手術中、麻酔がかかった患者を放置して肖医師が手術室を出て行った
昨年7月、日中友好病院で行われる予定だった手術でのことだ。肖医師は手術室に、6月から付き合い始めた女性インターン医師を、助手として招き入れた。すると、手術室担当の看護婦と激しい言い争いに。激怒した肖医師は麻酔で眠る患者を手術台に残したまま手術服と手袋を脱ぎ捨て、またインターン医師の手術服も脱がせてその手を取って手術室を出ていき、40分間戻ってこなかった……というのである。
こうなると、単なる痴話喧嘩やゴシップでは済まない。大変な医療事故である。
一般に、麻酔は患者に副作用をもたらす可能性があり、その手術の重大さ、患者の体質などの条件を考慮しつつ、継続時間を精確に計算して施される。胸部手術では全身麻酔が主流な分、患者の負担も大きい。なのにその手術が中断、それも40分も放ったらかしにされたらどうなるか。手術の途中で患者が目覚めてしまったとしても、局部麻酔で時々あるように「麻酔を足しましょう」などと簡単には言えないのが全身麻酔なのだ。
これは、病院としても大事件だった。事件が明るみになった後、肖医師はメディアのインタビューに答え、「あの看護婦はこれまで何度も私に食ってかかってきた。あまりの怒りでわたしは興奮して手が震え始め、メスが持てなくなった。落ち着くために手術室を出たのだ」と釈明。そして、手術室を出た後、上司に当の看護婦を交代させてくれるよう相談したと述べている。

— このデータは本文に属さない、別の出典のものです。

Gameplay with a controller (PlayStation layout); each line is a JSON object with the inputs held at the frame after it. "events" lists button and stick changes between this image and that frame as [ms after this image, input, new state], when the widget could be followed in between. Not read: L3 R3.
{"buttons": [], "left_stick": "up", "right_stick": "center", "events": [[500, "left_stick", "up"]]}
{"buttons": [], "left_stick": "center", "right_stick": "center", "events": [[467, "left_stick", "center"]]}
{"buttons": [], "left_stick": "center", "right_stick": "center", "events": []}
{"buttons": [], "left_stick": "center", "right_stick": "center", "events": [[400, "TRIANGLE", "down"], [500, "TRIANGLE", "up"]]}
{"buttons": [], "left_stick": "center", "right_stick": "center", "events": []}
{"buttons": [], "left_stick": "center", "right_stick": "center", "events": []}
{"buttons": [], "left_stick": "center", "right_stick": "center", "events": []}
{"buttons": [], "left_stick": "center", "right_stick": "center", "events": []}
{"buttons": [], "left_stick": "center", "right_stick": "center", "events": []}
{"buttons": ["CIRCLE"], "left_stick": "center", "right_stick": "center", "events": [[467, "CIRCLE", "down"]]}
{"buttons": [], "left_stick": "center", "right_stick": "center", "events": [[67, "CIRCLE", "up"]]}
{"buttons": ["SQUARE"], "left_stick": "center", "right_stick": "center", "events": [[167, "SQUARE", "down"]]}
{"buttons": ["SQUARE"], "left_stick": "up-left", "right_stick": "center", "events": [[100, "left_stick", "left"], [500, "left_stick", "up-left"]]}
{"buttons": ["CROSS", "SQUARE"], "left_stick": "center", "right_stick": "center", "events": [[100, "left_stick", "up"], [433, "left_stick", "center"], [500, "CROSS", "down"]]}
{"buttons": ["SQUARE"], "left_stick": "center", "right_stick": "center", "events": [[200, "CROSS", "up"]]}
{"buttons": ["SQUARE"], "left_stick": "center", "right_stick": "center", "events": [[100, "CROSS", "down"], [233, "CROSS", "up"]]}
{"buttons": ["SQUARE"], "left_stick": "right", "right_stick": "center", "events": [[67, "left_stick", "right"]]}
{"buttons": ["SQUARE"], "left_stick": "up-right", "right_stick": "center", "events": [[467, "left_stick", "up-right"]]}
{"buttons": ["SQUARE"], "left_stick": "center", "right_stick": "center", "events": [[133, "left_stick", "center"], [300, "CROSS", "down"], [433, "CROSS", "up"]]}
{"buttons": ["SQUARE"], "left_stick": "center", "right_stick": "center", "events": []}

だが、肖夫人(彼女も別の病院で眼科の副主任医師を務めている)の告発書には、肖医師が手術室を離れた後の手術室の混乱ぶりを伝えるSNSのやりとりのキャプチャも添付されていた。そこでは、「今、手術室に医師がいない!」という悲鳴に対して、室外にいるらしい関係者が「落ち着いてまず医師に連絡を取れ。患者の安全が一番だ」と声を掛けている様子が残されていた。